How stable is the software being produced by the team? Is the quality improving, getting worse, or staying the same? Determining the level of software quality you need for the product you’re building and adjusting that measure over time is a technical challenge for you, the manager, to help address. If you’re building a brand new product for a small but growing business, it may be more important to focus on features over stability. On the other hand, if you own mission-critical systems, stability and incident minimization may be your top priority. The goal here is to balance risk in such a way that neither incident frequency nor incident prevention turns into a job that takes developers away from writing code for days at a time.

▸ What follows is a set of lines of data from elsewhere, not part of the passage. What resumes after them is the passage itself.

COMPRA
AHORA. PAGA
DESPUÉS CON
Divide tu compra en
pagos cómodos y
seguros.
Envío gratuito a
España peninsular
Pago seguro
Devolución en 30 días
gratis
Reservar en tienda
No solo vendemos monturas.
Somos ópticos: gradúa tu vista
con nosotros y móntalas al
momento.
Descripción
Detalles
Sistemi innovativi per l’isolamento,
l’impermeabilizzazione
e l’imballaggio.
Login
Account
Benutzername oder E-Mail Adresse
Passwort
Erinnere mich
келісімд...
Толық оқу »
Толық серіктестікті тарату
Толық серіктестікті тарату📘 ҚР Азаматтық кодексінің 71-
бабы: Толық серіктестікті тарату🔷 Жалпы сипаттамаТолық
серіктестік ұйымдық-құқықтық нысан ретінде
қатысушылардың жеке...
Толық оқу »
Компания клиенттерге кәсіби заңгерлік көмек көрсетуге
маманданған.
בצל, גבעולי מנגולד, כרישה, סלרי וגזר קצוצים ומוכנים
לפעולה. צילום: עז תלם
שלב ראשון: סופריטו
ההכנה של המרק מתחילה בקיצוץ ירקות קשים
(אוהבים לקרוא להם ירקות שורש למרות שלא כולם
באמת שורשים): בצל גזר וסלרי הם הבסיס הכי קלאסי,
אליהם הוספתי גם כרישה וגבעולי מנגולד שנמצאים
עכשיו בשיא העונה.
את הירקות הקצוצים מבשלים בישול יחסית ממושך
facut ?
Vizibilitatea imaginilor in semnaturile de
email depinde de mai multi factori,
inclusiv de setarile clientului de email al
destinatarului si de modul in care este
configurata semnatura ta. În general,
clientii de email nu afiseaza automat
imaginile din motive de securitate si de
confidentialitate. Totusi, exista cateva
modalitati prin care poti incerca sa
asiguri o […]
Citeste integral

You may work for a company that has developers support the code or systems they write. This process has some downsides; significantly, expecting members of a team to frequently be on-call nights and weekends is a huge contributor to burnout. Despite that risk, it has the upside of putting the best people to help fix a problem in the role of responding to it. As a manager, you may be tempted now to take yourself out of this role. I sympathize, but if your team is set up to do its own incident management, you should be moving yourself into the role of escalation support. You won’t necessarily manage incidents as frequently, but you’ll be expected to be available more often in case the person supporting the systems needs you.

Analysis around incident management should include the question, “Is our current setup enabling my team to do what they do best every day?” Incident management, when it becomes merely reacting to incidents rather than working to reduce them, can turn into a task that diminishes your team’s ability to do what they do best. Engineers go on-call, they get burned out and exhausted from handling the deluge of problems and getting nothing done but fixing the consequences of incidents, and then they hand off the job to the next poor sap on the rotation. If that describes your team’s approach to incident management and on-call, your team is not able to do what they do best every day, and every time they go on-call they probably hate their jobs a little bit more. In this case, as a leader you probably want to focus on providing time to actually design systems that are more stable, or writing code to fix the recurring incidents as they arise.

An overemphasis on incident prevention can also reduce your team’s ability to do what they do best every day. Overfocusing on building systems that are defect-free, or pushing for error prevention by slowing down the development process, is often almost as bad as moving too fast and releasing unstable code. When risk reduction turns into weeks of manual QA, excessive and slow code reviews, infrequent releases, or a drawn-out planning process, the increased analysis can leave developers idle and restless, without necessarily reducing the risk of incidents.